EXERCISE AIM:
Please decide whether each statement below agrees with the page on network connectivity and functional coupling. Answer yes or no for each, and quote the text's deciding words exactly.
1. In a cross-correlogram, inhibition shows up as a trough.
2. The coupling coefficient η always reflects a direct synapse between the two neurons.
3. In the tutorial, leaving out the stimulus covariate reverses the sign of one recovered coupling.
(SUPPLIED PASSAGE begins)
Network connectivity and functional coupling

Goal of this page. Move from single neurons to interactions: how one neuron’s spikes influence another’s, how nSTAT estimates that coupling, and the classic trap of mistaking shared input for a connection.

Glossary jumps: ensemble / functional coupling · GLM · CIF · history / refractory · point process

Builds on the point-process GLM.

Neurons are not independent

A neuron’s firing depends not only on the stimulus and its own history, but on other neurons. The point-process GLM already has a slot for this — the ensemble term on the GLM page:

\[ \log \lambda_{i}(t \mid H_t) \;=\; \cdots \;+\; \sum_{j} \eta_{ij}\, n_j(t - \tau). \]

The term \(n_j(t - \tau)\) is neuron \(j\)’s recent spiking, and \(\eta_{ij}\) measures how it raises (\(\eta > 0\), excitation) or lowers (\(\eta < 0\), inhibition) neuron \(i\)’s firing, beyond what the shared stimulus explains. This is functional (statistical) coupling — not necessarily a direct synapse, but a directed predictive relationship (Truccolo et al. 2005).

Two ways to see coupling

1. The cross-correlogram (CCG) — model-free. Count how much more (or less) likely neuron j is to fire at each time lag relative to a neuron i spike. Excitation appears as a bump, inhibition as a trough, and the side of zero tells you the direction (who leads).

Cross-correlogram of two coupled neurons: a peak just before lag 0 from 1→0 excitation and a trough just after from 0→1 inhibition

Two simulated neurons wired asymmetrically — neuron 1 excites neuron 0 (peak just before lag 0: neuron 1 leads) while neuron 0 inhibits neuron 1 (trough just after lag 0). You cannot read this directed, signed wiring from firing rates alone.

2. The coupling GLM — model-based. Fit each neuron’s firing with the other neuron’s recent spikes as a covariate; the sign and size of the fitted \(\eta\) quantify the coupling. The runnable network-coupling tutorial recovers exactly the asymmetric excite/inhibit wiring above (≈ +1.3 and −1.7, matching the simulated ±1.5).

The big trap: correlation is not connection

Two neurons that share a common input (the same stimulus, a population rhythm) will be correlated even with no direct coupling at all. A naive CCG or a coupling GLM that omits the shared drive will report a spurious connection.

The fix: include the shared stimulus (and any common covariates) in the model, so the ensemble term measures coupling over and above common input. The tutorial does this explicitly — dropping the stimulus covariate flips one of the recovered signs. This is the single most common mistake in connectivity analysis; see also Common pitfalls & FAQ.

Continuous signals: Granger causality

The same logic extends to continuous signals (e.g. LFP channels). nSTAT’s Analysis provides ensemble Granger causality: signal X “Granger-causes” Y if X’s past improves the prediction of Y beyond Y’s own past. It is the continuous-signal analogue of the ensemble coupling terms above, and shares the same common-input caveat — a third signal driving both can manufacture an apparent causal link.

Check your understanding

A CCG shows a trough just after lag 0 (neuron j after neuron i). What coupling does that suggest, and in which direction?
Two neurons are strongly correlated. Why is that not enough to claim they are connected?

Show answers

Inhibition from i to j — neuron i’s spike makes j less likely to fire shortly after. The post-zero side indicates i leads j.
They may share a common input (stimulus or rhythm) that makes them co-vary with no direct coupling. You must condition on the shared drive before attributing correlation to a connection.
(SUPPLIED PASSAGE ends)
(DATA SECTION begins)
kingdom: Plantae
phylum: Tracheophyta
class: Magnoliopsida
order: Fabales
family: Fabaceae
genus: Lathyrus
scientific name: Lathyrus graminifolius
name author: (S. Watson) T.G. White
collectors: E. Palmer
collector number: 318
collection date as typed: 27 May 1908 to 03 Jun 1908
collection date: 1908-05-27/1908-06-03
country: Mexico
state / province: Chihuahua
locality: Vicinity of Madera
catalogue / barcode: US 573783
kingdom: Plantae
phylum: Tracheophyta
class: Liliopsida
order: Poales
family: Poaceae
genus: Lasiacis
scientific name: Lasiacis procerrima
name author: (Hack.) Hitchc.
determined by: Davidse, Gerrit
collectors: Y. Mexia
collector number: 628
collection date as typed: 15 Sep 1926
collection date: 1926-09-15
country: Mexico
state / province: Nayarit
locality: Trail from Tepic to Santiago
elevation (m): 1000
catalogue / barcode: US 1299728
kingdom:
(DATA SECTION ends)
SOLUTION FOR THIS TASK:
1. Yes: "Excitation appears as a bump, inhibition as a trough"
2. No: "not necessarily a direct synapse, but a directed predictive relationship"
3. Yes: "dropping the stimulus covariate flips one of the recovered signs"